Deep Learning for Practitioners (8-week evening course)

Course Description

This part-time evening course provides a practical approach for Deep Learning for practitioners, aka artificial neural networks. In this class, we will cover the fundamental concepts in mathematics and programming required to apply Deep Learning and AI. Students will apply these techniques to real-world problems, such as image classification, voice recognition, etc.

In this course, you will:

  • Apply Deep Learning and AI models to solve real world problems

  • Build a 3-layer artificial neural network from scratch

  • Explain and implement backpropagation algorithm

  • Build the following neural network architectures:

    • Convolutional Neural Networks (CNN)

    • Recurrent Neural Network (RNN) and Long Short Term Memory (LSTM)

    • Generative Adversarial Nets (GANs)

    • Reinforcement Learning (RL)

This course is ideal for students who:

  • Have a background in Mathematics (calculus, derivatives, basic linear algebra)
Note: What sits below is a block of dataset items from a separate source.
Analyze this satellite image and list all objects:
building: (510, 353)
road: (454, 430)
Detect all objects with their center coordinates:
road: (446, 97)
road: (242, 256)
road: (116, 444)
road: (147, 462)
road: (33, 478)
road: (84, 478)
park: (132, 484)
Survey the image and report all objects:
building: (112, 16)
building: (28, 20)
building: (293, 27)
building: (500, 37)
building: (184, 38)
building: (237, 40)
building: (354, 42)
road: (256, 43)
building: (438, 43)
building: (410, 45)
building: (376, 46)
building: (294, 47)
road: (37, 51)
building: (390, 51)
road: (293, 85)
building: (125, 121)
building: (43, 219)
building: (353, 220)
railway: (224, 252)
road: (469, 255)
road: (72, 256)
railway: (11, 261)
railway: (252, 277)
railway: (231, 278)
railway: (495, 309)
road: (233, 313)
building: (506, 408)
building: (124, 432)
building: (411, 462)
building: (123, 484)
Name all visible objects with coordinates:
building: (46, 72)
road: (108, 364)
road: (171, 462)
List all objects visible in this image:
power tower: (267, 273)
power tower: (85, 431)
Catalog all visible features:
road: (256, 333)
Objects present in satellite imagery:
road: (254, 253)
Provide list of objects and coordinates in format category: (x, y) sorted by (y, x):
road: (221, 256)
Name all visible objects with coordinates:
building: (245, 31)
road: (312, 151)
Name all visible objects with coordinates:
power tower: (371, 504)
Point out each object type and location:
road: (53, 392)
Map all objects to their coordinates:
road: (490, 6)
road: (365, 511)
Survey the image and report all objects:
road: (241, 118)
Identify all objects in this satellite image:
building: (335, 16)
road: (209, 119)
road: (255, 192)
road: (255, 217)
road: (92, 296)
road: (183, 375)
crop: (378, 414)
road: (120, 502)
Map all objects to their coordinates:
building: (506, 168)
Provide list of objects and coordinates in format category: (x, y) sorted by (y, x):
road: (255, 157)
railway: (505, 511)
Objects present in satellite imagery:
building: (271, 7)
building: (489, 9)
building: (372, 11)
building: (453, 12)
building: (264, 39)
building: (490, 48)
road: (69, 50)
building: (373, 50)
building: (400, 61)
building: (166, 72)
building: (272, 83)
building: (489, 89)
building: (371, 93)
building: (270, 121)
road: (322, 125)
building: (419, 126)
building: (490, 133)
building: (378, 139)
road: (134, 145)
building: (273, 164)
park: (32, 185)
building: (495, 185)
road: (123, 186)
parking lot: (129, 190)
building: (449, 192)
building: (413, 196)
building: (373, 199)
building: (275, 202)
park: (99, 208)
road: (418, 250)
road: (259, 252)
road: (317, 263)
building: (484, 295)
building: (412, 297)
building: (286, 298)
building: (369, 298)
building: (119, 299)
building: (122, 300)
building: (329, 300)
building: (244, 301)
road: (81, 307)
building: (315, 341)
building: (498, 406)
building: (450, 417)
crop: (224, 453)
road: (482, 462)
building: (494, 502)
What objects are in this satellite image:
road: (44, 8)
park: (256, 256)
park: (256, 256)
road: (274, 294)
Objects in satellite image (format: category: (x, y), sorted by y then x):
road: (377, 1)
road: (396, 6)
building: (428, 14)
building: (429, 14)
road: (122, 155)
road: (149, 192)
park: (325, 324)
  • Are familiar with Data Exploration, basic Feature Engineering, and Statistics

  • Are familiar with the basic fundamentals of Machine Learning models

Class Structure

This course is an “active” learning environment. You’ll learn through doing. The focus will be on explaining concepts in your words and applying concepts through programming.

Course Schedule

This is a 8-week course. Classes run September 18 – November 15, 2017 (off the week of August 28). Classes meet twice per week – on Mondays and Wednesdays from 6pm-9pm PDT.